# YOUR GOAL
Give again exactly the lines that stretch from the one with "but did not" to the end of the data below, including both of those lines and nothing else.

☆ ☆ ☆ ☆ ☆ ☆ ☆

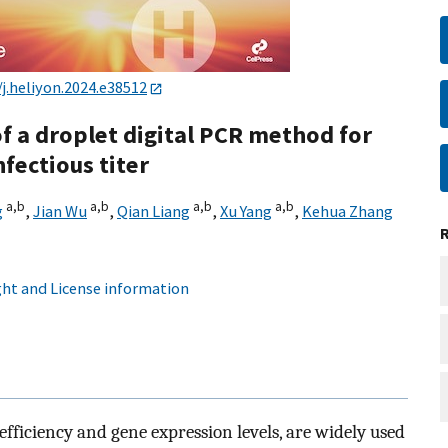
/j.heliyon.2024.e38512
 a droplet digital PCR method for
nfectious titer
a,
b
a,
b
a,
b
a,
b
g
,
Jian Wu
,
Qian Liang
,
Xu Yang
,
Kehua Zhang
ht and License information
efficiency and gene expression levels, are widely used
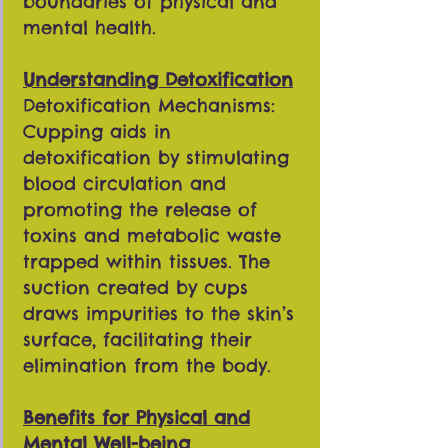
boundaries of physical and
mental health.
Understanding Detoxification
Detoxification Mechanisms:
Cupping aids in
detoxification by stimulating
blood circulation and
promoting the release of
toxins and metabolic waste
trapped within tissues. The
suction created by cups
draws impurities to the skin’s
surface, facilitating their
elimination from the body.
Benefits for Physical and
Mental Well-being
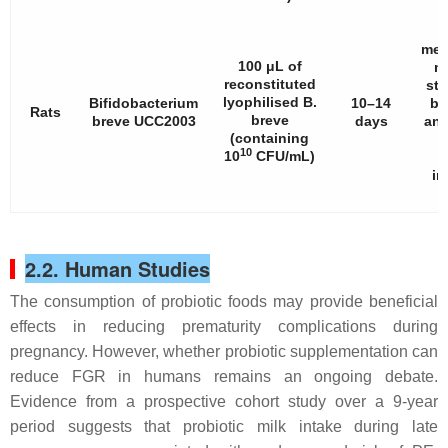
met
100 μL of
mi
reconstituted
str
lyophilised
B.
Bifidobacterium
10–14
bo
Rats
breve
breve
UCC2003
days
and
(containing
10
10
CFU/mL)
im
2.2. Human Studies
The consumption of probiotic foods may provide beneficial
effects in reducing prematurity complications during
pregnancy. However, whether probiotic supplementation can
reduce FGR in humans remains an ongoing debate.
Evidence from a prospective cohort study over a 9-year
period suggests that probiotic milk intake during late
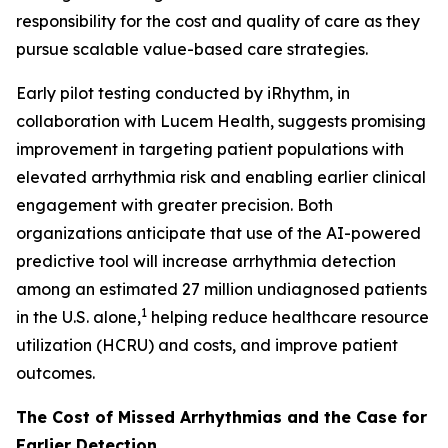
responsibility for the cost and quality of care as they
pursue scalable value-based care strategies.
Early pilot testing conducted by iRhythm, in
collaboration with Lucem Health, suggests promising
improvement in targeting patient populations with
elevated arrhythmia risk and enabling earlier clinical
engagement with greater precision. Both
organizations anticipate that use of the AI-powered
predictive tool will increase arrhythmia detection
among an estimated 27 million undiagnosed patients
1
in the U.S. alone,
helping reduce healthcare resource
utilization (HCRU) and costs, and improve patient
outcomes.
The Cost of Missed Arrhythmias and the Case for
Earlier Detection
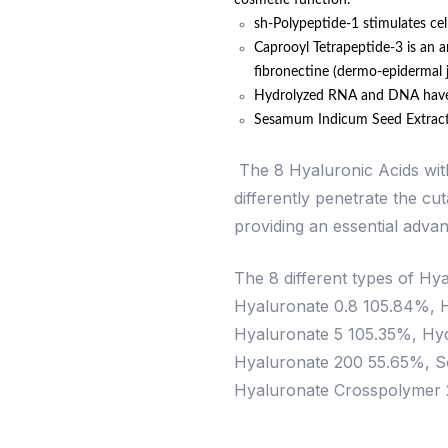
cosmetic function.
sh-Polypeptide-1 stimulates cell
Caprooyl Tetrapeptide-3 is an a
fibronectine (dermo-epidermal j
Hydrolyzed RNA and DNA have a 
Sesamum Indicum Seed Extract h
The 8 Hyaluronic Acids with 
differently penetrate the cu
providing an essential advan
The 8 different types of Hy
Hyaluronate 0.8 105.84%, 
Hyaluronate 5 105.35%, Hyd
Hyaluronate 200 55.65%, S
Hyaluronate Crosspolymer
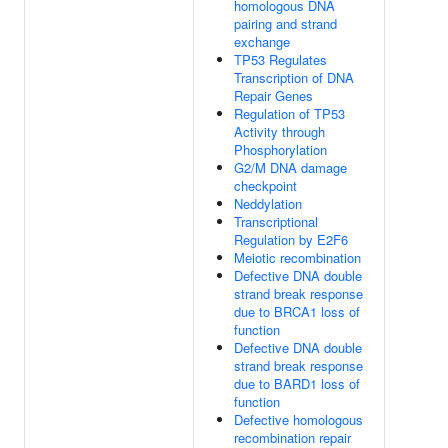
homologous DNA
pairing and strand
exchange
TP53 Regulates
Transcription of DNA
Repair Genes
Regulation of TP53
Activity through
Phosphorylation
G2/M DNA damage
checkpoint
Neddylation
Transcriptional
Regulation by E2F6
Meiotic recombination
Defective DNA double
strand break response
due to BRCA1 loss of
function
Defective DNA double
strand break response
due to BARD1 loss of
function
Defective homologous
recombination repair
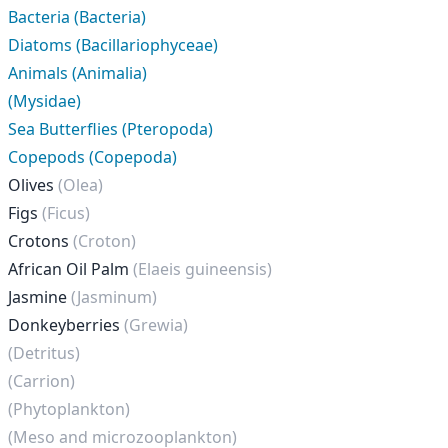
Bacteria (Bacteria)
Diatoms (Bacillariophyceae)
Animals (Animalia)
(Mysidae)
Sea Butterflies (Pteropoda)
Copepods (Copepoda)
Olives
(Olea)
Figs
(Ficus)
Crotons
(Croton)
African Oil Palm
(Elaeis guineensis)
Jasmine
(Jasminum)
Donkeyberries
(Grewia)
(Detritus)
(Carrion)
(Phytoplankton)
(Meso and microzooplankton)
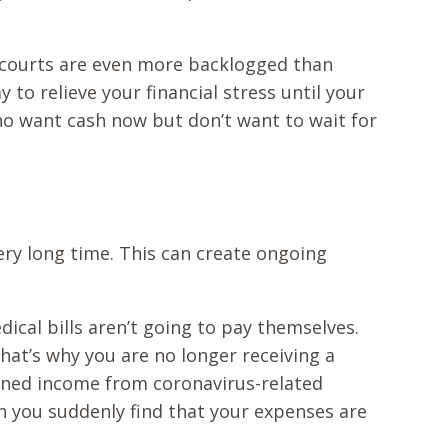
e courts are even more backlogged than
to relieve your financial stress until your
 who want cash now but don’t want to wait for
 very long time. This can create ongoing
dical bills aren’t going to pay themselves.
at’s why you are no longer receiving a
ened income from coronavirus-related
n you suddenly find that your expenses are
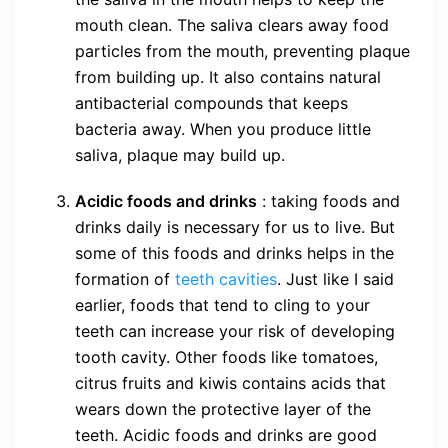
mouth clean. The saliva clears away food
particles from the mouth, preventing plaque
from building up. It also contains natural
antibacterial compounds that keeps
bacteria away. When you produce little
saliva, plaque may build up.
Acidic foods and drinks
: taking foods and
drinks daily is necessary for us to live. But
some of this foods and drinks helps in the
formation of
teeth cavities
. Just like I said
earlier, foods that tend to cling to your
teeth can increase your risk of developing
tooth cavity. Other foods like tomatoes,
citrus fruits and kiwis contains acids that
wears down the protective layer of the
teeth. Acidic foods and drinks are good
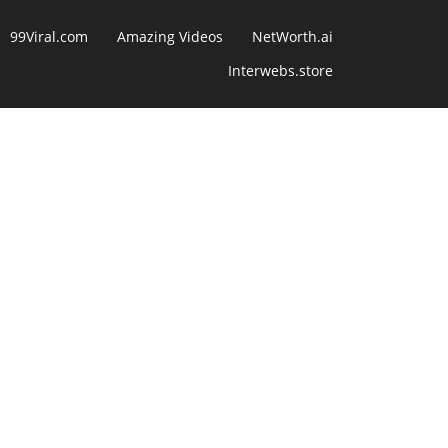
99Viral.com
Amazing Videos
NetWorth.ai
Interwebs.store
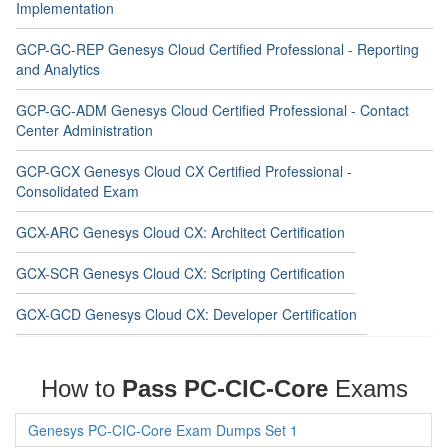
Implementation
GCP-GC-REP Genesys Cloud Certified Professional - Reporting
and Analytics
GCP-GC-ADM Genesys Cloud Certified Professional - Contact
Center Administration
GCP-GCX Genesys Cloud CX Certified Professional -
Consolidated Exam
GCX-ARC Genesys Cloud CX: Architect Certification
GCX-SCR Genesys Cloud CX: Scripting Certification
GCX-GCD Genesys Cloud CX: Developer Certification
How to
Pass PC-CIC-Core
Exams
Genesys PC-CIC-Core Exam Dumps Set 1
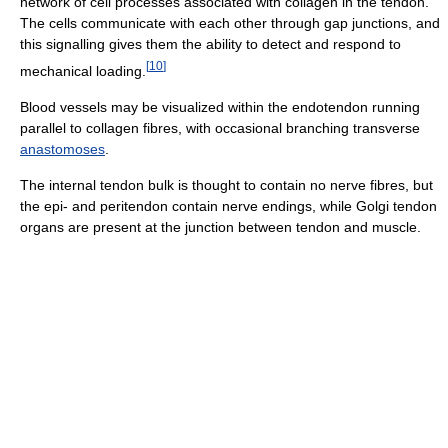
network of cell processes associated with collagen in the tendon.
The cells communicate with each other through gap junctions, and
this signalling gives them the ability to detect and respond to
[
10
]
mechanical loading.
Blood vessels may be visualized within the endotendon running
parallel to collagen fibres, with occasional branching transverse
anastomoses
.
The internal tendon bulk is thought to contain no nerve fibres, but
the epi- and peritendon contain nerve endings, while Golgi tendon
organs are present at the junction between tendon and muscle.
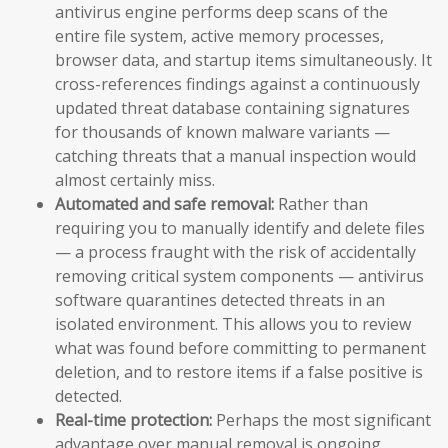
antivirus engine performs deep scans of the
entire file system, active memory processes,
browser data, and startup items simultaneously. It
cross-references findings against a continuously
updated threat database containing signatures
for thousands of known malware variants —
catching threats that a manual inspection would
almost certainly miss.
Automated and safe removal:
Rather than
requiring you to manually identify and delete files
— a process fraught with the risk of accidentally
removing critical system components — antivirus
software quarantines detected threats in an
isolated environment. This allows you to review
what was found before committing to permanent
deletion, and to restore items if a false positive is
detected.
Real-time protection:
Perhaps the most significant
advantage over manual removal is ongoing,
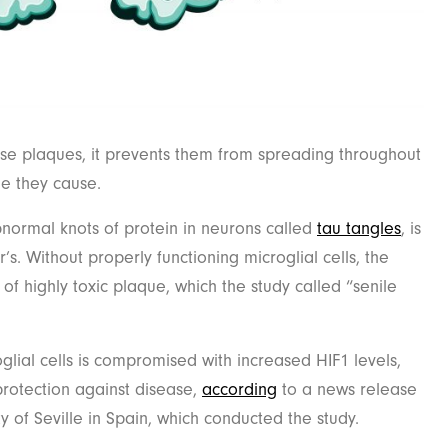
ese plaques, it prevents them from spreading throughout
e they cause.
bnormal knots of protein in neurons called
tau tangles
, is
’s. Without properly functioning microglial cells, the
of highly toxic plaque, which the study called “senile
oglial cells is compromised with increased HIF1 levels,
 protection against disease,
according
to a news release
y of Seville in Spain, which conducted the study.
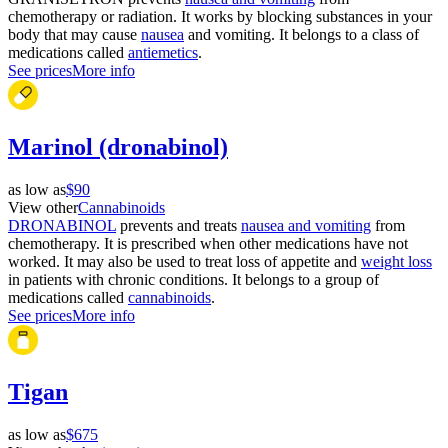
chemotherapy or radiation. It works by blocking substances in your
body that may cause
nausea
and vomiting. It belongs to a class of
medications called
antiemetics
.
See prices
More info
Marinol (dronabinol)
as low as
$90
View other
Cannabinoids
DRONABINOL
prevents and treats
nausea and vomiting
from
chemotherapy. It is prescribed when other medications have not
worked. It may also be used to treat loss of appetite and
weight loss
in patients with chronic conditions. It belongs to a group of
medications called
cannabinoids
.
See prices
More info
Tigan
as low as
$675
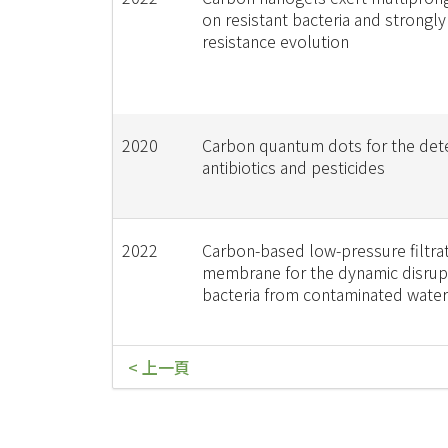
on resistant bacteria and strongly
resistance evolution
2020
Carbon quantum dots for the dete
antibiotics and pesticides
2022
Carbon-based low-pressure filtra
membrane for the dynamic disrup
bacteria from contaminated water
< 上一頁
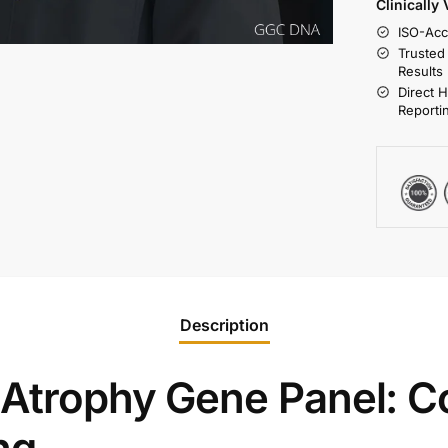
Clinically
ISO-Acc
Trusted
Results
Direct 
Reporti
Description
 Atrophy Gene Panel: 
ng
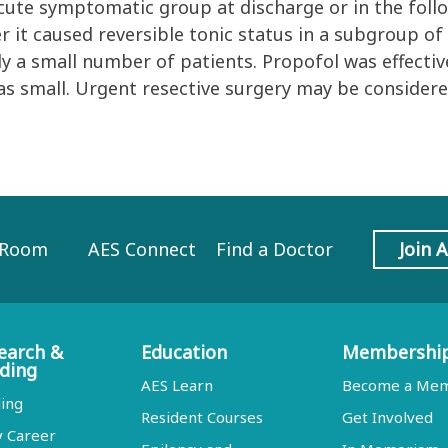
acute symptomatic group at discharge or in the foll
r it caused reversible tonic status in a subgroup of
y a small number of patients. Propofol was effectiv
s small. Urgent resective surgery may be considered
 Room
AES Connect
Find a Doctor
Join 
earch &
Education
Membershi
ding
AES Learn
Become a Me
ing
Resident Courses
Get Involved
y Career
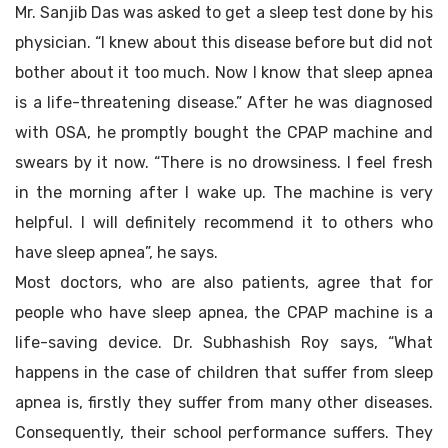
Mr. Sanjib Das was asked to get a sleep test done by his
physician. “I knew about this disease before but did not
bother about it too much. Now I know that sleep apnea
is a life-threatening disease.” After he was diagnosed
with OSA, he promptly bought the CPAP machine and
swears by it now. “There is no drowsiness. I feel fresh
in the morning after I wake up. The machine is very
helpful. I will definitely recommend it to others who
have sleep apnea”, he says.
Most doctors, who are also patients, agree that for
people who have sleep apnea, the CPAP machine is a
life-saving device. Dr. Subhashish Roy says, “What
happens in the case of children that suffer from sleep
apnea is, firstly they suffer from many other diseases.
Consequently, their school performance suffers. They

☆ ☆ ☆ ☆ ☆ ☆ ☆

# YOUR SOLUTION
physician. “I knew about this disease before but did not
bother about it too much. Now I know that sleep apnea
is a life-threatening disease.” After he was diagnosed
with OSA, he promptly bought the CPAP machine and
swears by it now. “There is no drowsiness. I feel fresh
in the morning after I wake up. The machine is very
helpful. I will definitely recommend it to others who
have sleep apnea”, he says.
Most doctors, who are also patients, agree that for
people who have sleep apnea, the CPAP machine is a
life-saving device. Dr. Subhashish Roy says, “What
happens in the case of children that suffer from sleep
apnea is, firstly they suffer from many other diseases.
Consequently, their school performance suffers. They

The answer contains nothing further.